→ **THINGS TO DO**:
a) Answer these questions using the text on herbal baths for psoriasis:
(i) What PASI threshold did the Chinese consensus suggest for effectiveness?
(ii) What are the main limitations of the bath method in clinical practice?
(iii) Which questionnaire is named as an example of a quality-of-life assessment?
b) Continue the text on herbal baths for psoriasis, starting after its last sentence.

─── EXTRACT TO READ ───

4.4. Outcome Measures

PASI 60 was suggested by “Consensus of Diagnosis and Treatment of Psoriasis Vulgaris in Integrative Medicine” in China [24], as a suitable threshold for effectiveness. Consequently, most of the included studies specified the numbers of participants who achieved PASI 60. However, this approach is not consistent with the treatment goals accepted internationally (PASI 75 or 50); this limits comparisons with international studies [25].

Moreover, three studies were excluded from meta-analysis since they used nonstandard scoring systems [11, 13, 16]. The inconsistency in effective rate calculations used in psoriasis studies was remarked upon in a recent review, which suggested unifying the diagnostic and efficacy evaluation standards for psoriasis [67]. In addition, since PASI score only focuses on lesion severity, other measurements such as BSA for assessing lesion size should be included in studies in order to provide a more complete assessment of overall severity.

4.5. Implications for Practice

CHM bath combined with phototherapy appears to be safe and may produce an additional benefit as an external treatment approach for psoriasis. An advantage of this method is it does not involve oral ingestion of medication. Its main limitations in clinical practice are the availability of bath facilities and the time required to prepare the bath. Based on the results of these studies, the four main herbs should be considered as key herbs when preparing a suitable bath formula.

4.6. Implications for Research

None of the studies mentioned blinding of participants, investigators, or outcome assessors; therefore, it could not be confirmed that the CHM baths were responsible for the additional effects or whether these were nonspecific effects due to the addition of an extra intervention. In future studies, a double-blind, placebo-controlled design should be conducted. Followup is also important in future studies to evaluate the long-term efficacy and safety of this therapy. Intention-to-treat analysis is necessary to reduce reporting bias.

Although psoriasis itself is not a life-threatening condition, it has a significant impact on the sufferers’ quality of life (QoL) [68, 69]. Quality of life is widely considered to be an important treatment goal [4, 25] but none of the thirteen studies investigated the effect on patients’ QoL. Future studies should incorporate a QoL assessment such as the DLQI questionnaire.

─── DATASET EXCERPTS ───

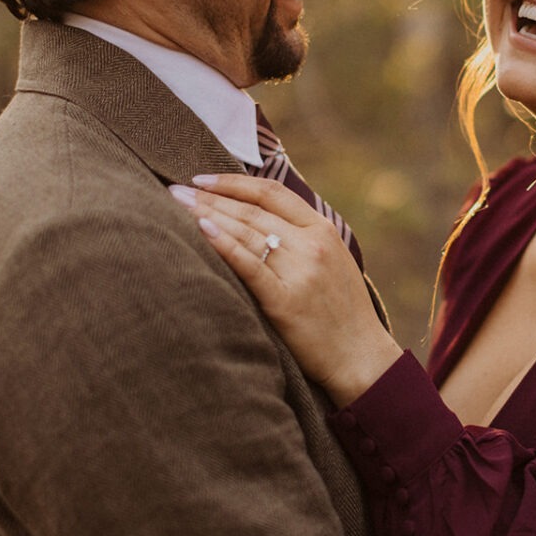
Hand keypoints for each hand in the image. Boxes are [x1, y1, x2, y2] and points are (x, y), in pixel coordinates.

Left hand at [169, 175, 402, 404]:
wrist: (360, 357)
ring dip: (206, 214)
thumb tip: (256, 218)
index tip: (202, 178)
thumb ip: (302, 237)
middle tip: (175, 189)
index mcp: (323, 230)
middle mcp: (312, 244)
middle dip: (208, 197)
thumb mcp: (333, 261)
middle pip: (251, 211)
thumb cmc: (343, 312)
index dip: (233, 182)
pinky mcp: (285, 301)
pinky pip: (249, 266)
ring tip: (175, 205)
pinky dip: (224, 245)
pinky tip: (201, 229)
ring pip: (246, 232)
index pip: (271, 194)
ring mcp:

───

→ **REPLIES**:
a)
(i) PASI 60
(ii) The availability of bath facilities and the time required to prepare the bath
(iii) The DLQI questionnaire

b)
Psoriasis causes significant economic burden to patients and society [1, 4]. Phototherapy is generally provided in an outpatient department in China. This requires patients to travel to the hospital during working hours two or three times a week. Therefore, the cost-effectiveness of treatments should be assessed in future studies [4].

5. Conclusions

Chinese herbal medicine bath combined with phototherapy appears to show superior efficacy compared to phototherapy alone. However, there were methodological flaws in each of the included studies which could have led to bias. This combined therapy appears to be safe in the short term, but there was no long-time monitoring of efficacy and safety of these CHM baths combined with phototherapy. A number of the herbs used frequently in the baths have been evaluated in experimental studies and found to have actions of relevance to psoriasis treatment, so further investigation of these and other herbal bath ingredients is warranted.

Conflict of Interests

The authors declared no conflict of interests.

Acknowledgments

The authors acknowledge the funding support provided by (1) Guangdong Provincial Academy of Chinese Medical Sciences, China; (2) International Science & Technology Cooperation Program of the Ministry of Science and Technology of China; and (3) the Financial Industry Technology Research Development Program of Guangdong Province of China and support to the first author provided by the School of Health Sciences, RMIT University.